Nachdem Frankreich und Deutschland verschärften Sparauflagen der EU am Dienstag nur knapp entgingen, hat Finanzminister Mer gestern in Paris „zusätzliche französische Anstrengungen zur Sanierung der Staatsfinanzen“ versprochen. Unter anderem will er das strukturelle Haushaltsdefizit seines Landes im nächsten Jahr nicht um 0,7, sondern um 0,77 Prozent senken. Das ist ein Schritt auf Brüssel zu, das einen Defizitabbau von 1 Prozent verlangt. Zu den zusätzlichen Maßnahmen gehöre – so Mer – die Streichung eines Feiertags, des Pfingstmontags. Den eigenen Landsleuten hingegen hatte die Regierung diese Arbeitszeitverlängerung vor wenigen Wochen mit einem ganz anderen Argument verkauft. Da hieß es, durch das Pfingstopfer solle die Altenversorgung verbessert werden.
Das Boulevardblatt Le Parisien will wissen, dass Finanzminister Mer möglicherweise auch massive Arbeitsplatzstreichungen im öffentlichen Dienst plant. In seiner Dienstagausgabe schrieb das Blatt, 33.500 Arbeitsplätze sollten gestrichen werden. Mer hatte bislang von 4.561 gesprochen.

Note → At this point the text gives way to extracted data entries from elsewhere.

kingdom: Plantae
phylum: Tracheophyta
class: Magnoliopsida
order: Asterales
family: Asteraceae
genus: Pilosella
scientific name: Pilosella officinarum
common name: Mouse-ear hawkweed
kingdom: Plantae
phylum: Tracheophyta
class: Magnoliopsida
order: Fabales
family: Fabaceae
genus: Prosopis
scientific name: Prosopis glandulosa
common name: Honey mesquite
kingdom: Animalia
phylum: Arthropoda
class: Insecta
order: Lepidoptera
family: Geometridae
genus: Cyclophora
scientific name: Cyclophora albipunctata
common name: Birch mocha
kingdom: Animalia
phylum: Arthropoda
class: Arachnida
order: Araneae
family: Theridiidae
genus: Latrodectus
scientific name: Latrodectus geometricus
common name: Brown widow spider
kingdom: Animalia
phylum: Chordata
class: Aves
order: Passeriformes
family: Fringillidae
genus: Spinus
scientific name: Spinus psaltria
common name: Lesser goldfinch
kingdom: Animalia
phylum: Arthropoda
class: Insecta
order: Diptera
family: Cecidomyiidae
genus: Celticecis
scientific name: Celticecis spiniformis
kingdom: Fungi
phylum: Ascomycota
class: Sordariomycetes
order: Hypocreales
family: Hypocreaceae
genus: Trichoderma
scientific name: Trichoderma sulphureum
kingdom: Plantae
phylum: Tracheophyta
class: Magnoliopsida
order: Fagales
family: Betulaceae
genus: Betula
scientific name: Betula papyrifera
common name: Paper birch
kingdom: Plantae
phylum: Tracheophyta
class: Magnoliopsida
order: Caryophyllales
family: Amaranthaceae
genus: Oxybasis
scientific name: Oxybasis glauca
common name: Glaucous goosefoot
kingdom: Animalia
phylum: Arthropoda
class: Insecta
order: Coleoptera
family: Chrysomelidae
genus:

Offiziell freilich setzt der Finanzminister allein auf eine Wiederbelebung des Wachstums. Sollte es sich positiv entwickeln, will er sämtliche Mehreinnahmen zum Abbau des Haushaltsdefizits benutzen, hat er in Brüssel versichert. Was Francis Mer jedoch wirklich will, blieb gestern unklar. Denn im Radiosender Europe 1 kündigte er stattdessen an, die Steuern weiter senken zu wollen.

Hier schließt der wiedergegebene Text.